Aside from the friendly atmosphere, the best thing about this year’s Write Stuff conference was James N. Frey. I was lucky enough to attend his pre-con workshop. He’s a most entertaining fellow and an excellent teacher.
It’s impossible to sum up everything I learned from him over the three days, but here are the things which stick in my mind:
1. Sooner or later, you realize your writing stinks, but that’s okay because that’s the point in your career when you decide whether to quit or do what it takes to improve.
2. Indirectly, I learned an excellent way to make an in-person pitch to an agent. Throughout the workshop, Jim would pause to give us a quick, one-minute, storyline of one of his student’s novels. He did it in a relaxed, anecdotal form: ‘It’s about this guy who invents a machine that… etc.’ It dawned on me that this was the perfect way to explain a novel to someone who asks ‘What’s it about?’ after hearing the initial, one sentence, tagline.

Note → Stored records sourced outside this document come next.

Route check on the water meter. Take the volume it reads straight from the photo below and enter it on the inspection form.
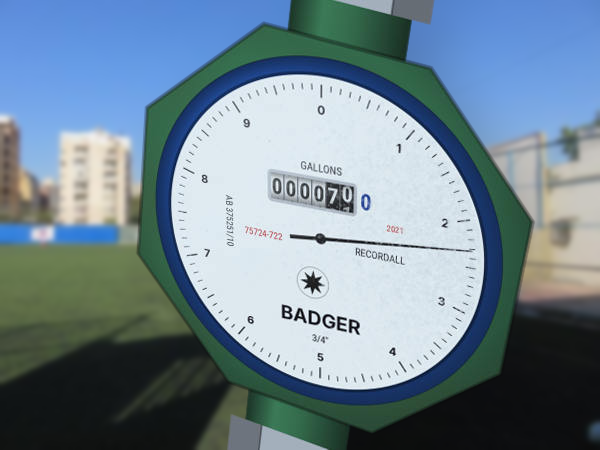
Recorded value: 702.3 gal
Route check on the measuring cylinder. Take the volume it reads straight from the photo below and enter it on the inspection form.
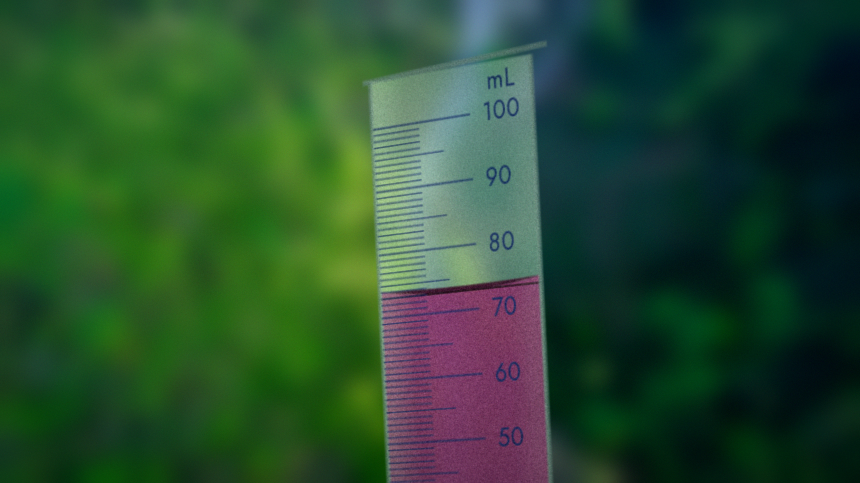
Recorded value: 73 mL
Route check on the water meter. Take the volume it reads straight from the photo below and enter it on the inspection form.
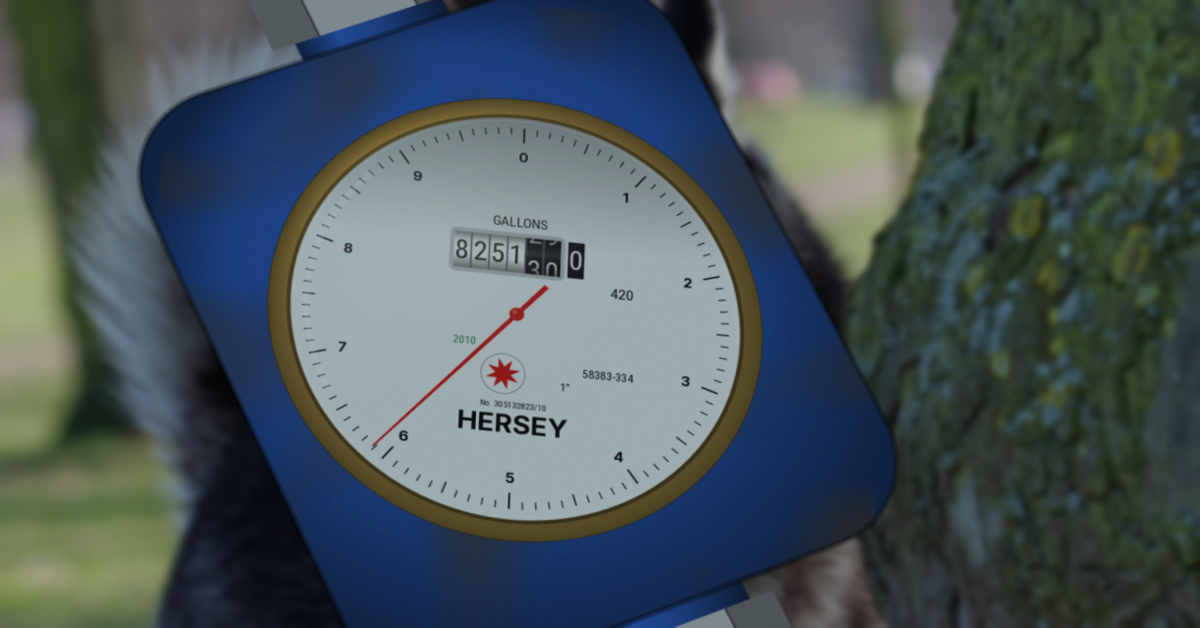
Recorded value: 8251296.1 gal
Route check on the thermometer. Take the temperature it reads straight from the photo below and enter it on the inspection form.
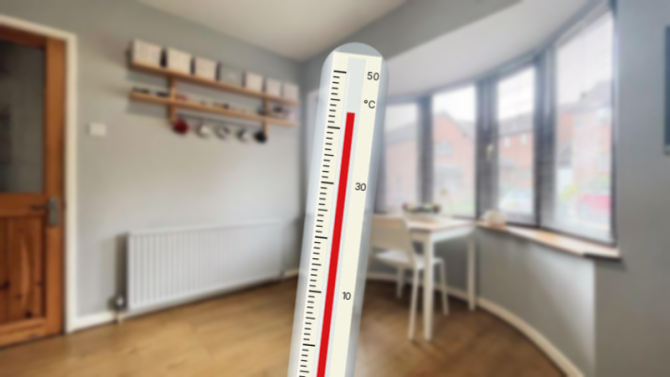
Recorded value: 43 °C
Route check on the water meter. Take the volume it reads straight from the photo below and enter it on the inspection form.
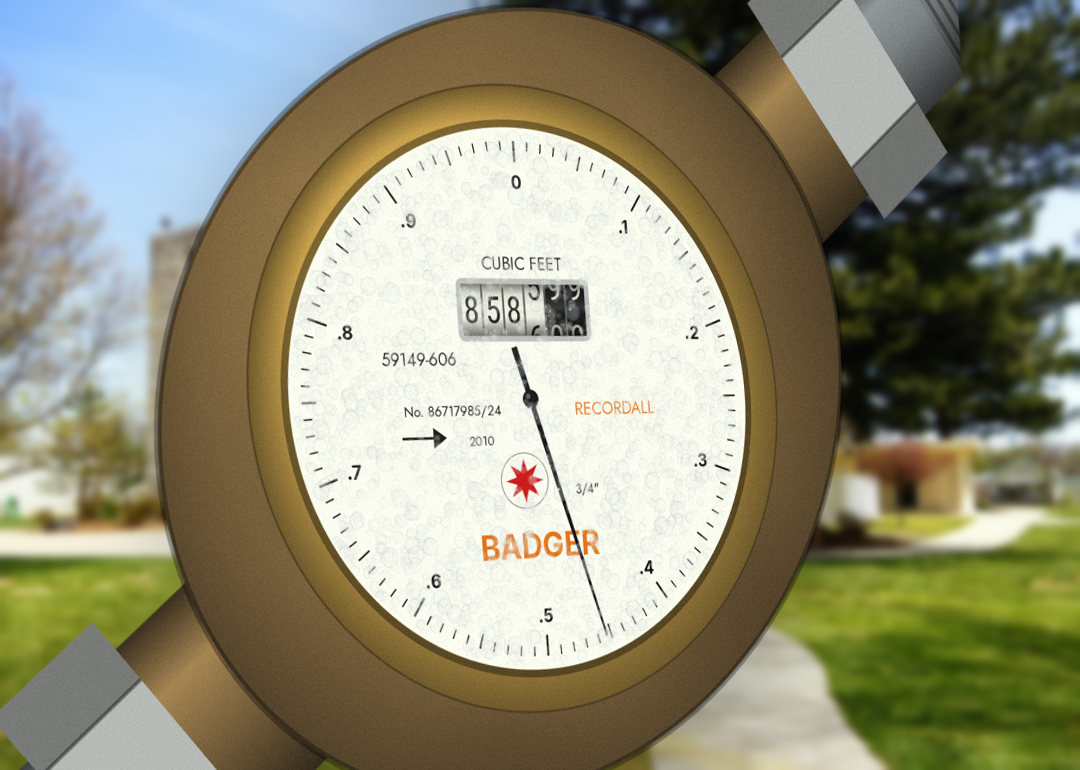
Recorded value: 858599.45 ft³
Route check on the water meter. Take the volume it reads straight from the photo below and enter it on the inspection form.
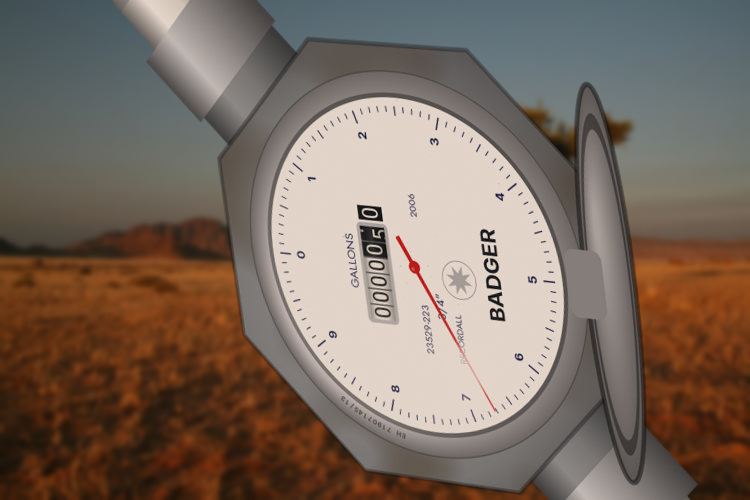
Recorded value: 46.7 gal
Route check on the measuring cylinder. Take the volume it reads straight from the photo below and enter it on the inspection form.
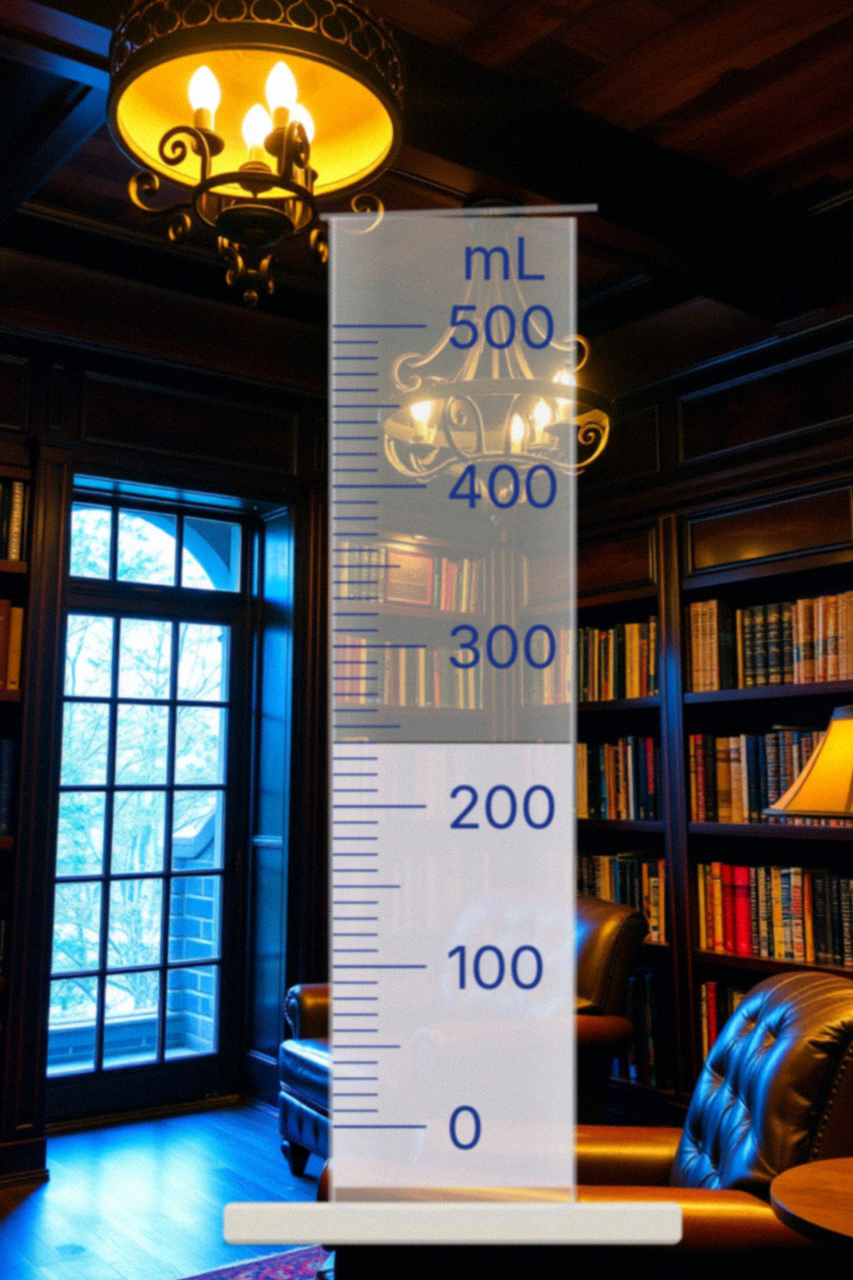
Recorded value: 240 mL
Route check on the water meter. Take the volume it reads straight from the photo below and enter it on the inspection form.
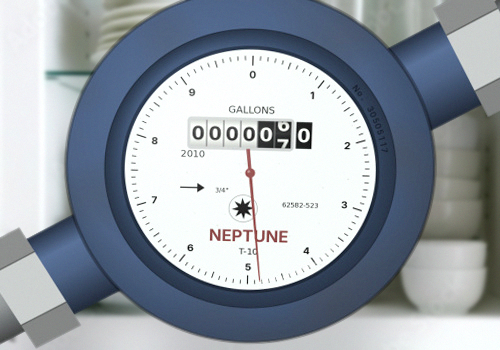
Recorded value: 64.8 gal
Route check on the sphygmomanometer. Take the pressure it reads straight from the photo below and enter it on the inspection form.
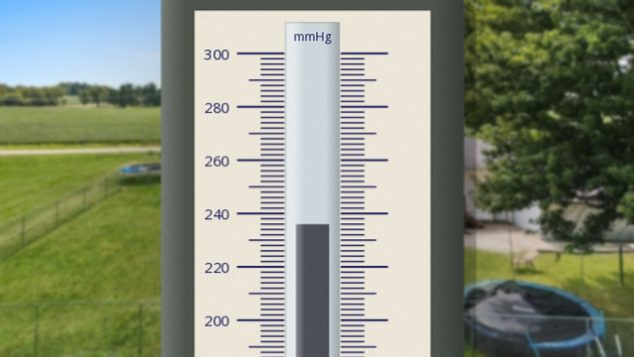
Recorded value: 236 mmHg
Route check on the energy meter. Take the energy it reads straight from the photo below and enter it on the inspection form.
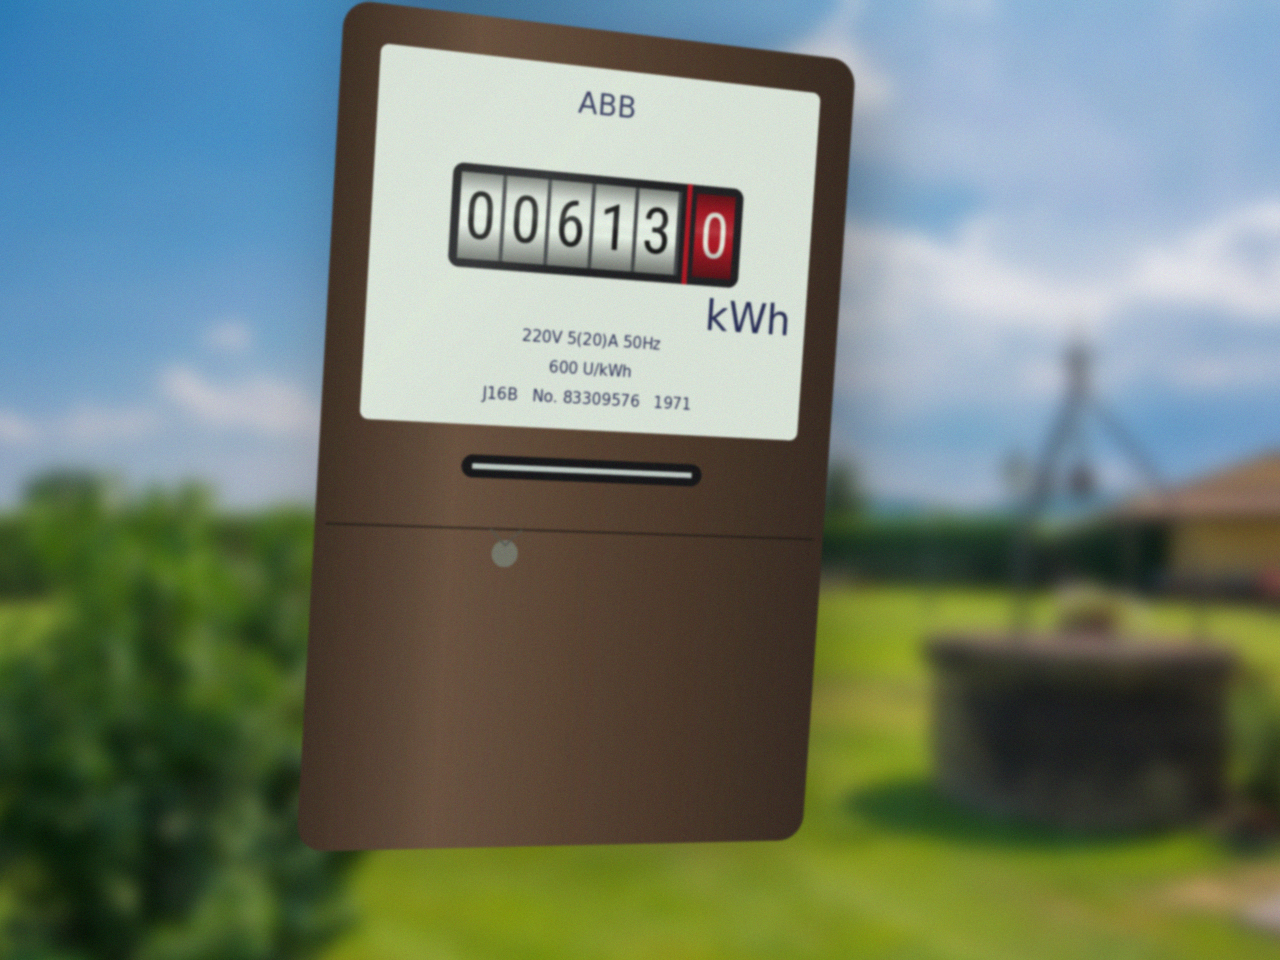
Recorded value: 613.0 kWh
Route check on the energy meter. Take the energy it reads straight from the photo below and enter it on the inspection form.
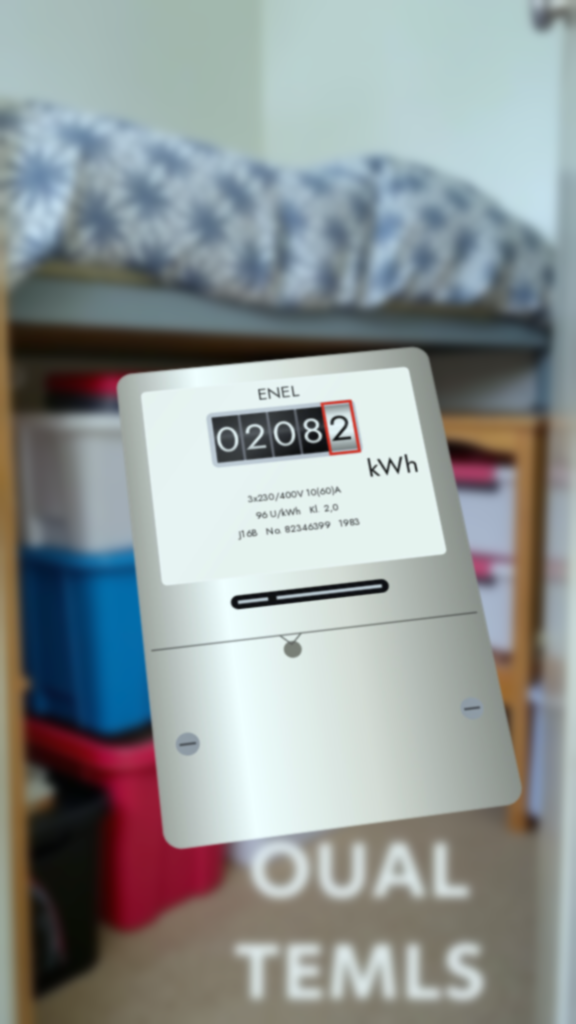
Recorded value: 208.2 kWh
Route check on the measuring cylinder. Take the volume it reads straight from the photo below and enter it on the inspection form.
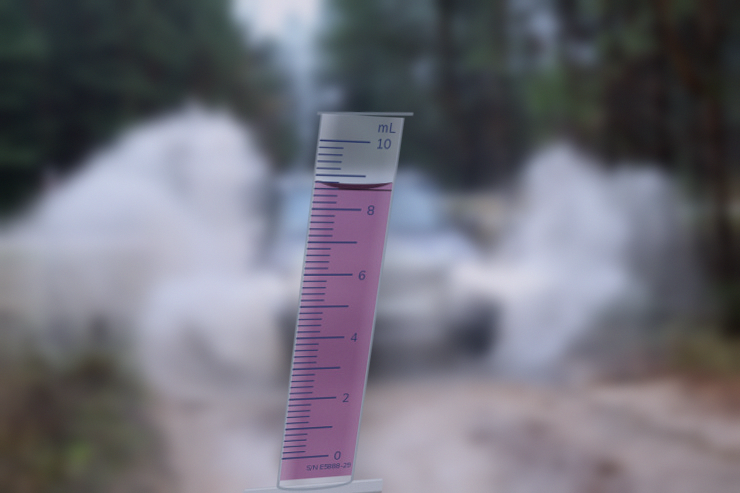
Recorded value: 8.6 mL
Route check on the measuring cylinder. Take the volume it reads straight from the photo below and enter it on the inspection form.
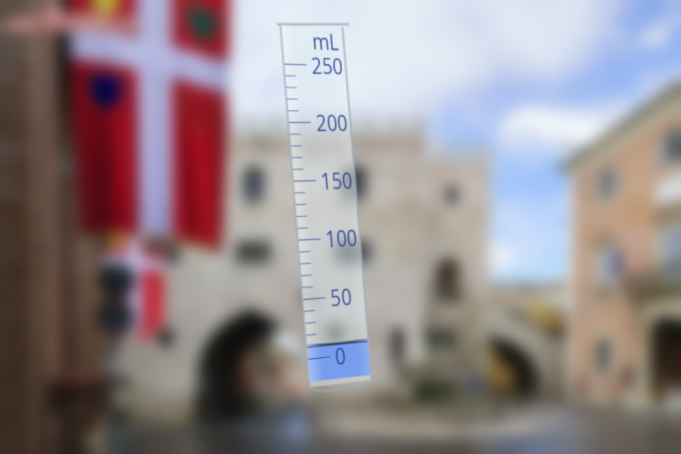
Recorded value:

3. If you want to improve your prose, practice imitating other people’s.
4. If it ain’t broke, don’t fix it. The dramatic/mythic storytelling paradigms have worked for centuries. Learn them, understand them, use them.
5. Writing 20-30 pages of background information about your main characters (less for the lesser important ones) not only helps you understand those characters better, it sparks plot ideas which would otherwise never happen.
6. Avoid clichés like the plague.
7. Interesting characters are always on the end of the bell curve (ie: a little unusual).
8. You need to figure out your main characters’ ‘Ruling passions’ ie: what they want most.
9. When making plot notes/step sheets, make sure you write them in a way that you can understand when you come back to them later.
10. Don’t give the MC information, let him/her uncover it.
11. Every scene should lead to a new situation ie: an emotional, character or story change.
12. If you think your making the writing too melodramatic, you’re probably not.
13. For me, the most valuable lesson of all was a throwaway remark Jim made at the end of the workshop. He said, “If you take the time to fully plot your novels before launching into your first draft, you’ll probably write twice as many books during the rest of your life as you would otherwise manage."
On a personal note: At the main conference, I tried out the first page of my new WIP, Dead Doris, at the page cuts panel - it went down quite well. An agent wants to see Fur-Face (I know I have an e-book contract already, but I really want to a print one too). I didn’t even come close to winning the flash fiction contest, but that’s okay, the winning entry was far better than my effort.